The Ordering and Chronology of the Ministry and Epistles of Paul, Part 2: The Prison Epistles
As I had explained in the opening presentation in this short series, I had hoped to gather into one place my interpretations of the time and place of the writing of each of the epistles of Paul of Tarsus, as well as a general chronology of the events recorded in the Book of Acts. I had also originally hoped to do that in a single presentation, but it was just not possible. So while we have discussed what I have called Paul’s “travelling epistles”, now we shall discuss the time and place, and also the circumstances, of the writing of the 6 epistles that were written while Paul was a prisoner. Once again, for much of this presentation I am drawing on information which I had already presented in our commentaries for each of the epistles of Paul and in our earlier commentary on the Book of Acts. There are also some new perspectives.
This is important to us for several reasons. First, it is an important reference tool, because in my opinion no other such reference exists which has a truly accurate chronology of the events of the ministry of Paul, the writing of his epistles, and the Book of Acts. As I had also said, there is much misinformation in many popular and supposedly authoritative academic sources concerning the ministry of Paul and the writing of his epistles, and it is convenient to have our own opinions of these things in one single article, or perhaps more accurately, one single source of reference.

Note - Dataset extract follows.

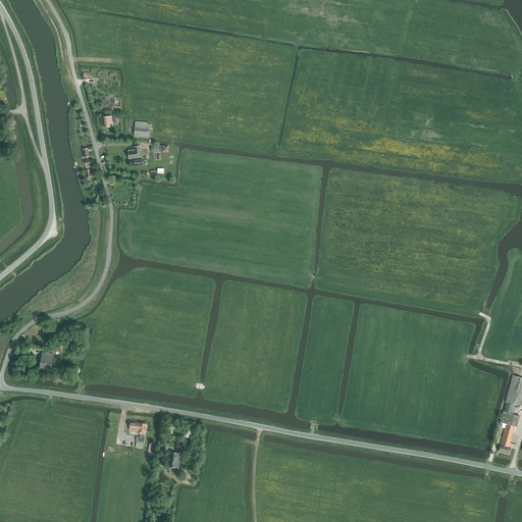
[(103,117),(105,127),(110,126),(110,123),(112,122),(112,116),(103,117)]
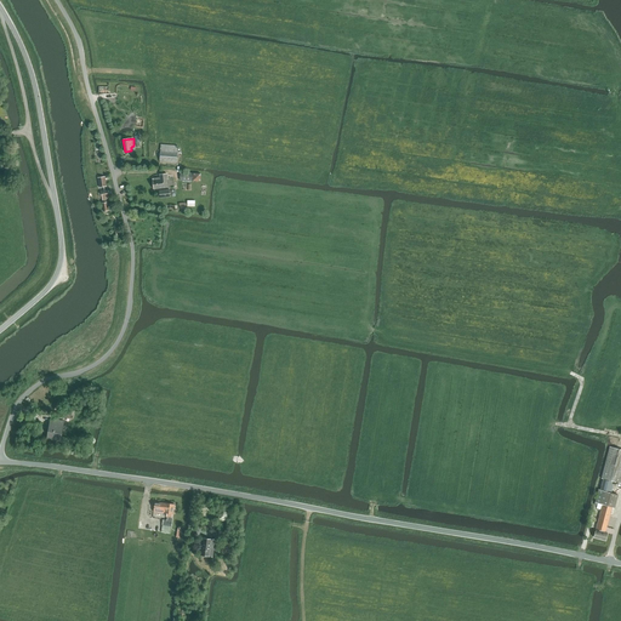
[(160,161),(177,163),(178,146),(161,144),(160,161)]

But there is one further reason. Once it is realized that we can indeed know where Paul was throughout nearly his entire ministry, that it can all be accounted for in the records of his epistles and in Acts, then we also know where Paul was not. Paul of Tarsus never wrote an epistle to the Egyptians or to the Arabians, or to any other race, and he never visited or preached among them either. There is no Roman Catholic universalism in the ministry or the epistles of Paul, and taking the words “all men” out of context and twisting them into a universalist interpretation is not sufficient evidence. But on the other hand, Paul of Tarsus was never in Britain or Spain, although he had expressed a hope that he may reach western Europe, and the so-called “29th” or “Lost” chapter of Acts is a complete hoax which was perpetrated in recent centuries and used to patronize and to deceive many British Israel and American Christian Identity adherents. We do not need lies to support our assertions or the basis of our faith.